Apart from the main campus in Toyosu, there are 2 other campuses: the Omiya Campus in Saitama, Saitama, and the Shibaura Campus in Minato, Tokyo.
All undergraduates spend the first 2 years at the Omiya Campus, then move to a different campus depending on their major.
Students of the College of Systems Engineering and Science will spend all 4 years at the Omiya Campus.
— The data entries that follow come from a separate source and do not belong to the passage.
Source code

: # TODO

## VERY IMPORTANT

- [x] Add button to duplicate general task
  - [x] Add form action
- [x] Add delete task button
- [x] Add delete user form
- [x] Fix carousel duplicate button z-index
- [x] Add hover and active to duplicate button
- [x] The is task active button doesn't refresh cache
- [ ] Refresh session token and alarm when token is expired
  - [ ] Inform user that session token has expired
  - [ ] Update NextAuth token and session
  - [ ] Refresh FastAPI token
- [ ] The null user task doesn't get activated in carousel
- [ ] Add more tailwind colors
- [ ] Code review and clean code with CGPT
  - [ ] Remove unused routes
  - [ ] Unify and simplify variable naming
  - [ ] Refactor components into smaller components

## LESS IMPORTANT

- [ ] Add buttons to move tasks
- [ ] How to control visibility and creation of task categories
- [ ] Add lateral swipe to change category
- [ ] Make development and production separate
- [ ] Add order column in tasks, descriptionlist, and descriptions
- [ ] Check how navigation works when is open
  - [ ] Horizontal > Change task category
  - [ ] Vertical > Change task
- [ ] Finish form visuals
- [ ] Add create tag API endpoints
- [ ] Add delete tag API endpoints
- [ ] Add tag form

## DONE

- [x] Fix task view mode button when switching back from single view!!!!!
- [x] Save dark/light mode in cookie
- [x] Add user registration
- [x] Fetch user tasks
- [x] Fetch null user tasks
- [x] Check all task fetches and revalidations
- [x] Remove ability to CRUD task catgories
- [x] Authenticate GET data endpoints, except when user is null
=== Undergraduate schools ===
- College of Engineering
  - Mechanical Engineering Program
    - Fundamental Mechanical Engineering Course
    - Advanced Mechanical Engineering Course
  - Chemistry and Materials Program
    - Environment and Materials Engineering Course
    - Chemistry and Biotechnology Course
  - Electrical and Electronic Engineering Program
    - Electrical Engineering and Robotics Course
    - Advanced Electronic Engineering Course
  - Computer and Communications Engineering Program
    - Information and Communications Engineering Course
    - Computer Science and Engineering Course
  - Civil Engineering Program
    - Urban Infrastructure and Environment Course
  - Innovative Global Program
- College of Systems Engineering and Science
  - Department of Electronic Information Systems
  - Department of Machinery and Control Systems
  - Department of Architecture and Environment Systems
  - Department of Bioscience and Engineering
  - Department of Mathematical Sciences
- College of Engineering and Design
  - Department of Engineering and Design

=== Graduate schools ===
- Graduate School of Engineering and Science (Master's Program)
  - Electrical Engineering and Computer Science
  - Materials Science and Engineering
  - Applied Chemistry
  - Mechanical Engineering
  - Architecture
  - Systems Engineering and Science
- Graduate School of Engineering and Science (Doctor's Program)
  - Regional Environment Systems
  - Functional Control Systems
- Graduate School of Engineering Management (Master's Program)
  - Engineering Management

== Notable people ==

=== Staff ===

- Leo Esaki, physicist, Nobel Prize winner
- Masataka Ogawa, chemist, known for his discovery of rhenium
- Shigemaru Takenokoshi, footballer, Japan national team manager, football coach
- Masato Murakami, materials scientist

=== Alumni ===

- Hajime Narukawa, architect, inventor of AuthaGraph and professor at Keio University
- Hidetaka Tenjin, anime artist and science fiction illustrator
- Hanako Oku, singer and songwriter
- Masashi Tashiro, television performer and musician
- Atsushi Tamaru, voice actor
- Haruki Ihara, baseball player and coach
- Katsuhiko Chikamori, Olympic handball player
- Ko Nakamura, novelist, winner of the Bungei Prize
- Tomohiko Yamazaki, announcer on the NHK
- Hisashi Sakamaki, President and CEO of Canon Electronics Inc.
- Hiroyuki Nagura, President and CEO of Nippon Filcon
- Nurul Ashikin Mabahwi, President and founder of Malaysian Community in Japan-KMJ (在日マレーシアコミュニティ), politician

==Partner institutions==
The Shibaura Institute of Technology has partner agreements with over 150 universities in about 40 countries across all six continents. These include The University of Queensland; Pennsylvania State University; University of California, Irvine; Aalto University; Loughborough University; Korea University; University of São Paulo; and The NorthCap University.